Practiced in several cultures, including ancient Egypt, Greece, India and America, bloodletting was meant to rid the body of imbalances by ridding the body of infected blood. Unfortunately, the blood loss only managed to weaken the already ill individual. Bloodletting does have some use in rare diseases such as hemochromatosis where the body retains too much iron, but the practice is much more controlled.
This might seem like an odd option for a “cure,” but ancient Greeks believed the reason women became generally distressed or nervous was because their womb moved around the body. The obvious solution was to get her pregnant forcing the womb into its proper place.
We all know that cigarettes have know business being used as a “cure” for anything, but doctors once prescribed them as a medicinal product.

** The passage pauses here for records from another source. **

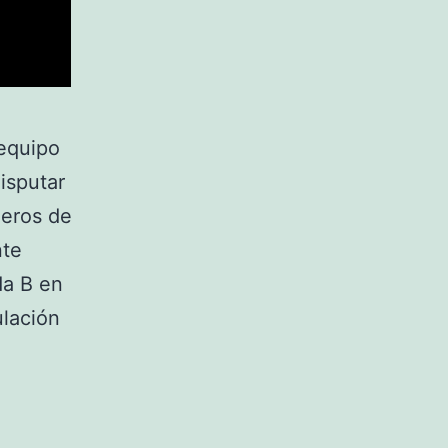
 equipo
isputar
meros de
te
da B en
ulación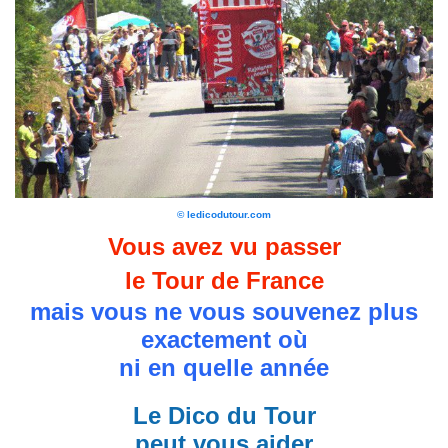
© ledicodutour.com
Vous avez vu passer
le Tour de France
mais vous ne vous souvenez plus
exactement où
ni en quelle année
Le Dico du Tour
peut vous aider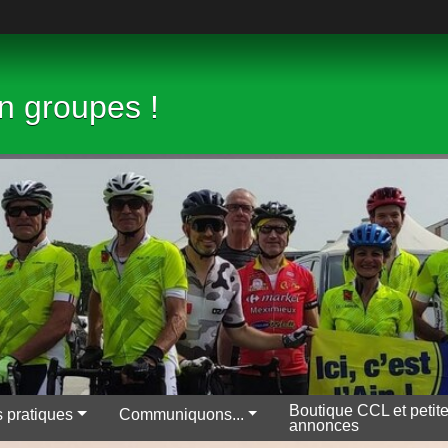
en groupes !
Boutique CCL et petit
s pratiques
Communiquons...
annonces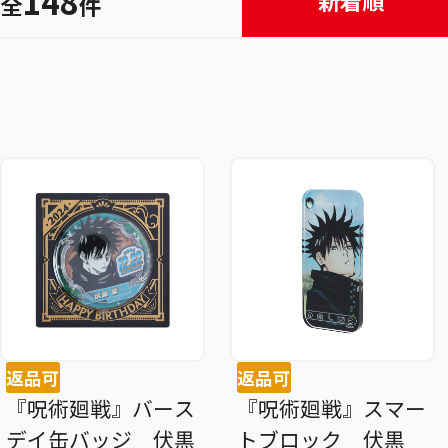
148
新着順
全
件
返品可
返品可
『呪術廻戦』バース
『呪術廻戦』スマー
デイ缶バッジ 伏黒
トブロック 伏黒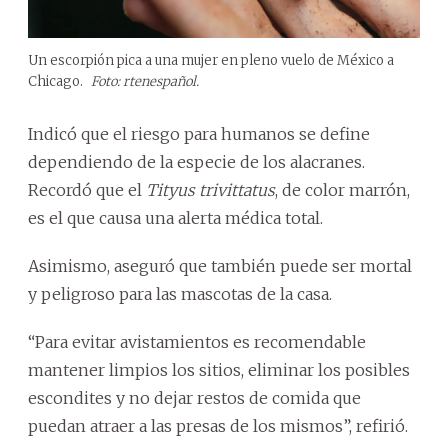
Un escorpión pica a una mujer en pleno vuelo de México a
Chicago.
Foto: rtenespañol.
Indicó que el riesgo para humanos se define
dependiendo de la especie de los alacranes.
Recordó que el
Tityus trivittatus
, de color marrón,
es el que causa una alerta médica total.
Asimismo, aseguró que también puede ser mortal
y peligroso para las mascotas de la casa.
“Para evitar avistamientos es recomendable
mantener limpios los sitios, eliminar los posibles
escondites y no dejar restos de comida que
puedan atraer a las presas de los mismos”, refirió.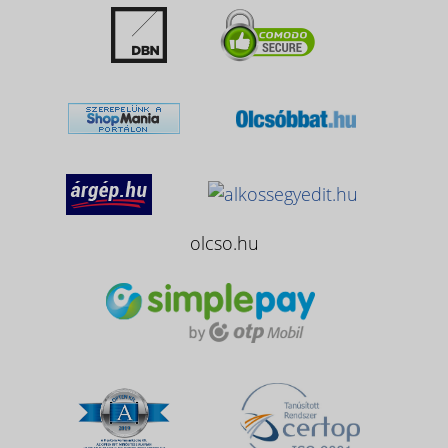
olcso.hu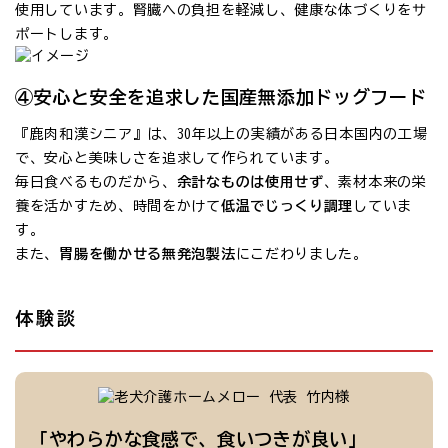
使用しています。腎臓への負担を軽減し、健康な体づくりをサ
ポートします。
④安心と安全を追求した国産無添加ドッグフード
『鹿肉和漢シニア』は、30年以上の実績がある日本国内の工場
で、安心と美味しさを追求して作られています。
毎日食べるものだから、
余計なものは使用せず
、素材本来の栄
養を活かすため、時間をかけて
低温でじっくり調理
していま
す。
また、
胃腸を働かせる無発泡製法
にこだわりました。
体験談
「やわらかな食感で、食いつきが良い」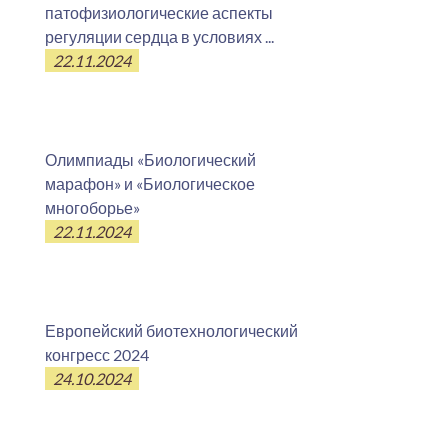
патофизиологические аспекты
регуляции сердца в условиях ...
22.11.2024
Олимпиады «Биологический
марафон» и «Биологическое
многоборье»
22.11.2024
Европейский биотехнологический
конгресс 2024
24.10.2024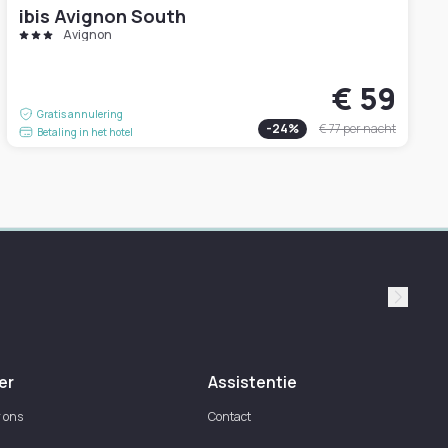
ibis Avignon South
Avignon
€ 59
Gratis annulering
-
24
%
€ 77
per nacht
Betaling in het hotel
Suivan
er
Assistentie
 ons
Contact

Europeans discovered tobacco through Native Americans using it during rituals and medicinal practices. Nicotine is a stimulant that gives the user mild euphoria. What were they prescribed for? Asthma, shortness of breath, bad breath, and cancer.
Dung has been prescribed for illnesses in culture including ancient Egyptians, 17th-century England, and India. What did it cure? The question seems to be more what didn’t it cure – baldness, contraceptive, cosmetics, cancer, acne. Hard to believe since it carries potentially dangerous bacteria, plus the smell.
Nearly all cultures featured sacrifice, including Judeo-Christians, Africans, and pagan traditions. Obviously when you are ill it means that you sinned or incurred the wrath of a god or deity. The only cure then must be to kill an animal to appease that god with your gift.
Medicine has come a long way through history, but bad “cures” still exist. Hopefully common sense and better scientific practice in the medical field will mean we have less trial-and-error to deal with.